Gösterilen Metin:
++++++++++

1. İçeriğe git
  2. Ana menüye git
  3. DW'nin diğer sayfalarına git

İki yıldır davası açılmayan Tahir Elçi cinayeti

28 Kasım 2017

Diyarbakır Baro Başkanı Tahir Elçi'nin öldürülmesinin üzerinden iki yıl geçti. Avukat Mahsuni Karaman, Elçi’nin öldürülmesine ilişkin yürütülen soruşturmada gelinen noktayı DW Türkçe’ye anlattı.

https://p.dw.com/p/2oNAH
Tahir Elci Prominenter kurdischer Anwalt in der Türkei erschossen
Fotoğraf: picture-alliance/AA

Diyarbakır Baro Başkanı Tahir Elçi, 28 Kasım 2015 tarihinde Sur ilçesindeki Dört Ayaklı Minare'nin önünde öldürüldü. Elçi'nin öldürülmesinin üzerinden iki yıl geçmesine rağmen halen dava açılamadı. Soruşturma dosyasını yakından takıp eden Diyarbakır Barosu avukatlarından Mahsuni Karaman, Elçi soruşturmasında gelinen noktayı DW Türkçe'ye anlattı:

DW Türkçe: Tahir Elçi'nin vurulduğu gün, olay yerindeki çatışmalar nedeniyle delil toplama işlemi yapılamadığı basına yansımıştı. Sonrasında ise 4 Aralık 2015 tarihinde Diyarbakır Barosu tarafından yapılan açıklamada, delillerin toplanmadığı belirtildi. Delillerin toplanmasına ilişkin yapılan süreç, soruşturmanın seyrini nasıl etkiledi?

++++++++++

Veriler:
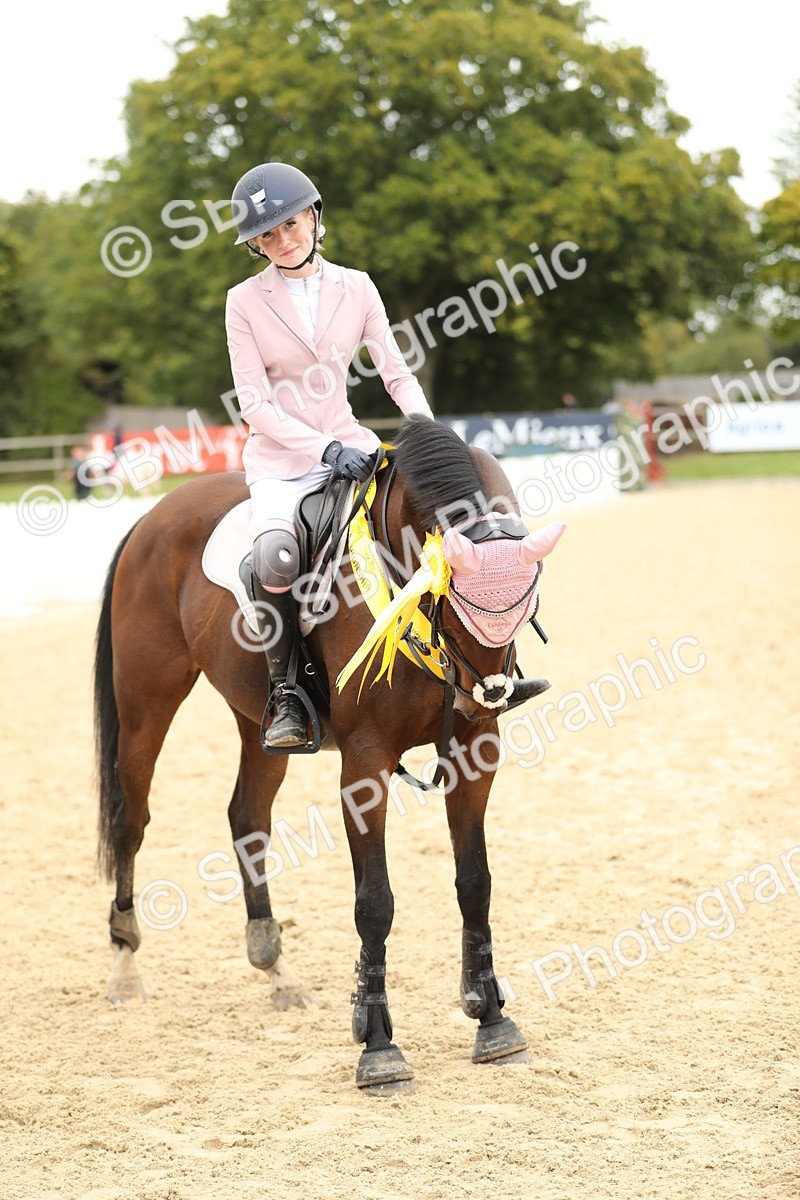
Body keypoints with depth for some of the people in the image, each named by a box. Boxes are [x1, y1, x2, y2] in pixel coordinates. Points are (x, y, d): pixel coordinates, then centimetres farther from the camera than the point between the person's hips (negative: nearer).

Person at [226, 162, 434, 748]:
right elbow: (255, 403, -6)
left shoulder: (356, 288, 7)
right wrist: (324, 449, -19)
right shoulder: (245, 301, 0)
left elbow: (397, 374, 7)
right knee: (276, 556, -35)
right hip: (282, 457, -3)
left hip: (350, 443, 3)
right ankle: (286, 697, -18)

++++++++++

Yapılacak İşler:
A: Tahir Elçi cinayetiyle ilgili haberden "DW Türkçe: Tahir" sözlerinden başlayıp "seyrini nasıl etkiledi?" sözlerine kadar uzanan bölümün tamamını aynen alıntılayın.
B: Tahir Elçi cinayetiyle ilgili habere göre Elçi hangi tarihte ve nerede öldürüldü?
C: Tahir Elçi cinayetiyle ilgili haberdeki "Elçi'nin öldürülmesinin üzerinden iki yıl geçmesine rağmen halen dava açılamadı." cümlesini İngilizceye çevirin.

Görev Sonuçları:
A:
DW Türkçe: Tahir Elçi'nin vurulduğu gün, olay yerindeki çatışmalar nedeniyle delil toplama işlemi yapılamadığı basına yansımıştı. Sonrasında ise 4 Aralık 2015 tarihinde Diyarbakır Barosu tarafından yapılan açıklamada, delillerin toplanmadığı belirtildi. Delillerin toplanmasına ilişkin yapılan süreç, soruşturmanın seyrini nasıl etkiledi?

B: 28 Kasım 2015 tarihinde, Sur ilçesindeki Dört Ayaklı Minare'nin önünde öldürüldü.

C: Although two years have passed since Elçi was killed, a case has still not been filed.